= Ralph Sipperly =

American actor

Ralph Wilson Sipperly (1890–1928) was a comic and character actor who appeared in ten films (mostly silents) between 1923 and 1927. His most notable portrayal was as the barber in the Academy Award-winning film Sunrise: A Song of Two Humans (1927).

Born in Rochester, New York, Sipperly had a career in the Broadway theatre before breaking into silent films. His earliest known appearance was in a performance of A Prince There Was (1918), followed by The Meanest Man in the World (1920), Six Cylinder Love (1921), The Deep Tangled Wild-Wood (1923) and other (mostly) comedies. His first known film part was in the movie version of Six Cylinder Love (1923) in which he played the same character he had on-stage.

During one theatrical performance of Six-Cylinder Love in New York in 1921, Sipperly, who played a high-powered car salesman, accidentally drove an actual automobile off the stage and into the first row of seats. No one was injured, though screams erupted in the sold-out hall, and one woman "became hysterical" as people scrambled out of the way.
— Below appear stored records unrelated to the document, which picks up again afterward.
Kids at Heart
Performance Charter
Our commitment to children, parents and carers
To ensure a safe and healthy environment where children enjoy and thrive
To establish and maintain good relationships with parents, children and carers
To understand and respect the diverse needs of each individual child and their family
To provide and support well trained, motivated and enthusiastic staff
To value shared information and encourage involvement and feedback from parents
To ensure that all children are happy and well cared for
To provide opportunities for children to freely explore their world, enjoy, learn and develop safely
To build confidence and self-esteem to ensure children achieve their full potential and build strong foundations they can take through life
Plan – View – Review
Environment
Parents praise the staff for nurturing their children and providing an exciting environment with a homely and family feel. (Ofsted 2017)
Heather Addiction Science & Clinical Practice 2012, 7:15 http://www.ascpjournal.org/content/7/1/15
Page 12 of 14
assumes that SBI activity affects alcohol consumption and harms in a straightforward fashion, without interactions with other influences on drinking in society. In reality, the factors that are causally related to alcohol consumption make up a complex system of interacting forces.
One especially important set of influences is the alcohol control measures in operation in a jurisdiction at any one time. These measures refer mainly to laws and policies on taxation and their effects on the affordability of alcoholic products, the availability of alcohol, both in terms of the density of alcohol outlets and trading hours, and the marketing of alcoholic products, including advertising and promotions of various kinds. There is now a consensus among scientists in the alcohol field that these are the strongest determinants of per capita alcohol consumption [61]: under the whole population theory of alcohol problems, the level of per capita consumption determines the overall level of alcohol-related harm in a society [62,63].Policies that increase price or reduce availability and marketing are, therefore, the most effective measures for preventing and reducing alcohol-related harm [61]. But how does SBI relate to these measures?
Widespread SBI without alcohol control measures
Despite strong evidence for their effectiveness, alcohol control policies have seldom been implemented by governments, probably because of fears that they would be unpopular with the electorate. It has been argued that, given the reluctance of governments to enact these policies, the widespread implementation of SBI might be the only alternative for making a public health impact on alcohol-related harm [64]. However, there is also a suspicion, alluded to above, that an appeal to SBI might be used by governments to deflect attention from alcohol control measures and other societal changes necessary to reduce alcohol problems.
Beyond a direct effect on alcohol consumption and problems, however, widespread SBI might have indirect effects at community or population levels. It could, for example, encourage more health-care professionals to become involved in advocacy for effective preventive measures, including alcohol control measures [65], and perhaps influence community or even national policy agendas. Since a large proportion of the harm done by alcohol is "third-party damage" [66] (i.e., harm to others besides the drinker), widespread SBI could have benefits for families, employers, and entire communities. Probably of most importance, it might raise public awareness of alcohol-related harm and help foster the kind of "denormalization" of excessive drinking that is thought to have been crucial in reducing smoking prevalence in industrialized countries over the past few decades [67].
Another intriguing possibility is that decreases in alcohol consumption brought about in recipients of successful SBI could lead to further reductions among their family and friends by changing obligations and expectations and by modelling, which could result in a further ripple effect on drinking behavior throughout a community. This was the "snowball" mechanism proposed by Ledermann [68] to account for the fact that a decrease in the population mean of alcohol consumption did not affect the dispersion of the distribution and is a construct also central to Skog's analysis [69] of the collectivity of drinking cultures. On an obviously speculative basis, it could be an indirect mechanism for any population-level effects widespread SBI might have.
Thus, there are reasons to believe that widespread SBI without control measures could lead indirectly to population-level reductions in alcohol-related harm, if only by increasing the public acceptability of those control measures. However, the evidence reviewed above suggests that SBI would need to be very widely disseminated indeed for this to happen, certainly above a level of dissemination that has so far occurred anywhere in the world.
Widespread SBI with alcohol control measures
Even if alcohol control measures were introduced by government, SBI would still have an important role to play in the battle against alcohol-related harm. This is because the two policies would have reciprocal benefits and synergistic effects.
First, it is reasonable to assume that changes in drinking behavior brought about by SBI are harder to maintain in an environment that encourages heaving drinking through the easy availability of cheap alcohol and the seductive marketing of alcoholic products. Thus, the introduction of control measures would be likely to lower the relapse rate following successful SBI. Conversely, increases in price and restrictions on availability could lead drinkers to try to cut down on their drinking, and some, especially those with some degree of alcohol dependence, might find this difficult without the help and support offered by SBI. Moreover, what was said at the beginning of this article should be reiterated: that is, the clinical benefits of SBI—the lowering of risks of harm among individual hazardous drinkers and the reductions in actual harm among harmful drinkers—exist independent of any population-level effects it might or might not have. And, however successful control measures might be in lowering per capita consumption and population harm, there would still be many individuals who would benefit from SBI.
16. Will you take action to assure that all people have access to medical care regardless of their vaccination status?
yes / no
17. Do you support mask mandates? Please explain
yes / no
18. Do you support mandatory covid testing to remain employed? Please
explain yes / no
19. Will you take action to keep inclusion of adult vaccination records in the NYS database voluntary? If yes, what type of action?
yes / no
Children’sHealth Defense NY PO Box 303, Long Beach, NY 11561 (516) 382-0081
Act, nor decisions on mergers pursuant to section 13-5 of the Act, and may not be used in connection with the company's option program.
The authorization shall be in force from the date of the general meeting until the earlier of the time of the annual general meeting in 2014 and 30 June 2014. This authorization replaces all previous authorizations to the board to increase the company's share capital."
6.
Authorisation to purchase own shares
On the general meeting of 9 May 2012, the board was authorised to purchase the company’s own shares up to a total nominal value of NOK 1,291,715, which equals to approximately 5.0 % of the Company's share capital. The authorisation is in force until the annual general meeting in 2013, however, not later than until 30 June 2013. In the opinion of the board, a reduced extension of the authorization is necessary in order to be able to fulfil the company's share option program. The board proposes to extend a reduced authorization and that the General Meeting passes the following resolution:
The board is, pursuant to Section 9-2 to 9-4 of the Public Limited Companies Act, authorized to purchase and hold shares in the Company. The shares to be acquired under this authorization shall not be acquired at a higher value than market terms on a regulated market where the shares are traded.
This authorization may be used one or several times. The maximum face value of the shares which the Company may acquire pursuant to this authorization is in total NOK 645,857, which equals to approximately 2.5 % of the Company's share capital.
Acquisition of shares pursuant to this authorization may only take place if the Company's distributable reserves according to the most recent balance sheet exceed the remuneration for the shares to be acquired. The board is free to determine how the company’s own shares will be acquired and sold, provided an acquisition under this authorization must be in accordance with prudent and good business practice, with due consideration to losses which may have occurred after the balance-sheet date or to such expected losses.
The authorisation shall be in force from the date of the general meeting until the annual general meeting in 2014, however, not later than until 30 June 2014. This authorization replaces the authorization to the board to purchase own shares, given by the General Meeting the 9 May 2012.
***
The incident made The New York Times the following day, but apparently had no effect on Sipperly's career.

Another New York Times article of 1925 reported that Sipperly, "saxophonist de luxe of The Fall Guy has selected the design for the monument that is to mark the site of his Rochester birthplace. It is to consist of two baseball bats crossed above a dumbbell. It seems that baseball has been the dominant fact in this actor's life."

Sipperly died in Bangor, Maine, and is buried in that city's Mount Hope Cemetery.